**Stored data entries**:
==============================

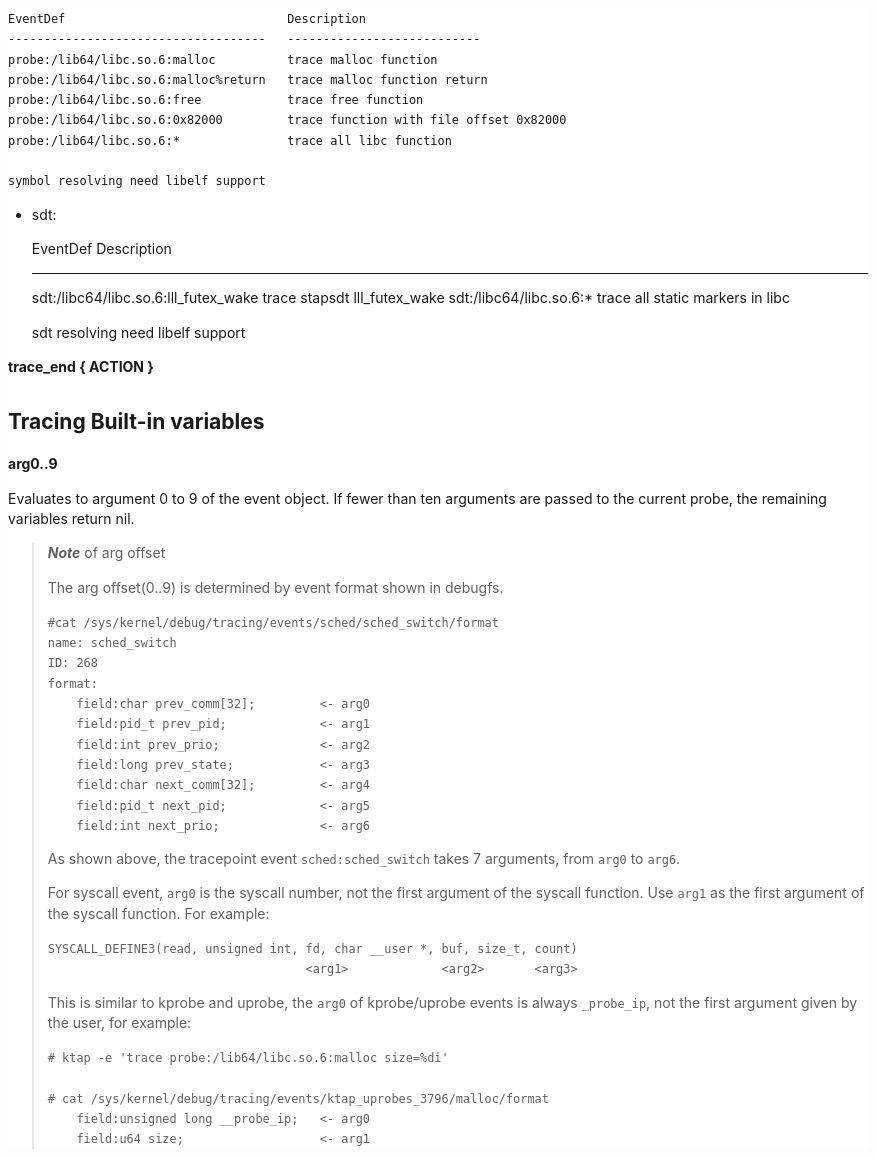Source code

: 	EventDef                               Description
	------------------------------------   ---------------------------
	probe:/lib64/libc.so.6:malloc          trace malloc function
	probe:/lib64/libc.so.6:malloc%return   trace malloc function return
	probe:/lib64/libc.so.6:free            trace free function
	probe:/lib64/libc.so.6:0x82000         trace function with file offset 0x82000
	probe:/lib64/libc.so.6:*               trace all libc function

	symbol resolving need libelf support

- sdt:

	EventDef                               Description
	------------------------------------   --------------------------
	sdt:/libc64/libc.so.6:lll_futex_wake   trace stapsdt lll_futex_wake
	sdt:/libc64/libc.so.6:*                trace all static markers in libc

	sdt resolving need libelf support


**trace_end { ACTION }**

## Tracing Built-in variables

**arg0..9**

Evaluates to argument 0 to 9 of the event object. If fewer than ten arguments are passed to the current probe, the remaining variables return nil.

> ***Note*** of arg offset
>
> The arg offset(0..9) is determined by event format shown in debugfs.
>
>     #cat /sys/kernel/debug/tracing/events/sched/sched_switch/format
>     name: sched_switch
>     ID: 268
>     format:
>         field:char prev_comm[32];         <- arg0
>         field:pid_t prev_pid;             <- arg1
>         field:int prev_prio;              <- arg2
>         field:long prev_state;            <- arg3
>         field:char next_comm[32];         <- arg4
>         field:pid_t next_pid;             <- arg5
>         field:int next_prio;              <- arg6
>
> As shown above, the tracepoint event `sched:sched_switch` takes 7 arguments, from `arg0` to `arg6`.
>
> For syscall event, `arg0` is the syscall number, not the first argument of the syscall function. Use `arg1` as the first argument of the syscall function.
> For example:
>
>     SYSCALL_DEFINE3(read, unsigned int, fd, char __user *, buf, size_t, count)
>                                         <arg1>             <arg2>       <arg3>
>
> This is similar to kprobe and uprobe, the `arg0` of kprobe/uprobe events
>  is always `_probe_ip`, not the first argument given by the user, for example:
>
>     # ktap -e 'trace probe:/lib64/libc.so.6:malloc size=%di'
>
>     # cat /sys/kernel/debug/tracing/events/ktap_uprobes_3796/malloc/format
>         field:unsigned long __probe_ip;   <- arg0
>         field:u64 size;                   <- arg1


[REF1]: http://www.brendangregg.com/Slides/SCaLE_Linux_Performance2013.pdf
[REF2]: http://dtrace.org/blogs/
[REF3]: http://docs.huihoo.com/opensolaris/dtrace-user-guide/html/index.html
[REF4]: http://lwn.net/Articles/551314/
[REF5]: http://lwn.net/Articles/572788/
[REF6]: https://git.kernel.org/cgit/linux/kernel/git/torvalds/linux.git/commit/?id=c63a164271f81220ff4966d41218a9101f3d0ec4
[REF7]: http://events.linuxfoundation.org/sites/events/files/lcjpcojp13_zhangwei.pdf
[REF8]: http://www.brendangregg.com/ktap.html
[REF9]: http://www.slideshare.net/brendangregg/what-linux-can-learn-from-solaris-performance-and-viceversa
[REF10]: http://lwn.net/Articles/595565/
[samples_dir]: https://github.com/ktap/ktap/tree/master/samples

==============================

**TO DO**: Reproduce the text of all the material above character for character, leaving out the pictures.

**YOUR RESPONSE**:
Source code

: 	EventDef                               Description
	------------------------------------   ---------------------------
	probe:/lib64/libc.so.6:malloc          trace malloc function
	probe:/lib64/libc.so.6:malloc%return   trace malloc function return
	probe:/lib64/libc.so.6:free            trace free function
	probe:/lib64/libc.so.6:0x82000         trace function with file offset 0x82000
	probe:/lib64/libc.so.6:*               trace all libc function

	symbol resolving need libelf support

- sdt:

	EventDef                               Description
	------------------------------------   --------------------------
	sdt:/libc64/libc.so.6:lll_futex_wake   trace stapsdt lll_futex_wake
	sdt:/libc64/libc.so.6:*                trace all static markers in libc

	sdt resolving need libelf support


**trace_end { ACTION }**

## Tracing Built-in variables

**arg0..9**

Evaluates to argument 0 to 9 of the event object. If fewer than ten arguments are passed to the current probe, the remaining variables return nil.

> ***Note*** of arg offset
>
> The arg offset(0..9) is determined by event format shown in debugfs.
>
>     #cat /sys/kernel/debug/tracing/events/sched/sched_switch/format
>     name: sched_switch
>     ID: 268
>     format:
>         field:char prev_comm[32];         <- arg0
>         field:pid_t prev_pid;             <- arg1
>         field:int prev_prio;              <- arg2
>         field:long prev_state;            <- arg3
>         field:char next_comm[32];         <- arg4
>         field:pid_t next_pid;             <- arg5
>         field:int next_prio;              <- arg6
>
> As shown above, the tracepoint event `sched:sched_switch` takes 7 arguments, from `arg0` to `arg6`.
>
> For syscall event, `arg0` is the syscall number, not the first argument of the syscall function. Use `arg1` as the first argument of the syscall function.
> For example:
>
>     SYSCALL_DEFINE3(read, unsigned int, fd, char __user *, buf, size_t, count)
>                                         <arg1>             <arg2>       <arg3>
>
> This is similar to kprobe and uprobe, the `arg0` of kprobe/uprobe events
>  is always `_probe_ip`, not the first argument given by the user, for example:
>
>     # ktap -e 'trace probe:/lib64/libc.so.6:malloc size=%di'
>
>     # cat /sys/kernel/debug/tracing/events/ktap_uprobes_3796/malloc/format
>         field:unsigned long __probe_ip;   <- arg0
>         field:u64 size;                   <- arg1


[REF1]: http://www.brendangregg.com/Slides/SCaLE_Linux_Performance2013.pdf
[REF2]: http://dtrace.org/blogs/
[REF3]: http://docs.huihoo.com/opensolaris/dtrace-user-guide/html/index.html
[REF4]: http://lwn.net/Articles/551314/
[REF5]: http://lwn.net/Articles/572788/
[REF6]: https://git.kernel.org/cgit/linux/kernel/git/torvalds/linux.git/commit/?id=c63a164271f81220ff4966d41218a9101f3d0ec4
[REF7]: http://events.linuxfoundation.org/sites/events/files/lcjpcojp13_zhangwei.pdf
[REF8]: http://www.brendangregg.com/ktap.html
[REF9]: http://www.slideshare.net/brendangregg/what-linux-can-learn-from-solaris-performance-and-viceversa
[REF10]: http://lwn.net/Articles/595565/
[samples_dir]: https://github.com/ktap/ktap/tree/master/samples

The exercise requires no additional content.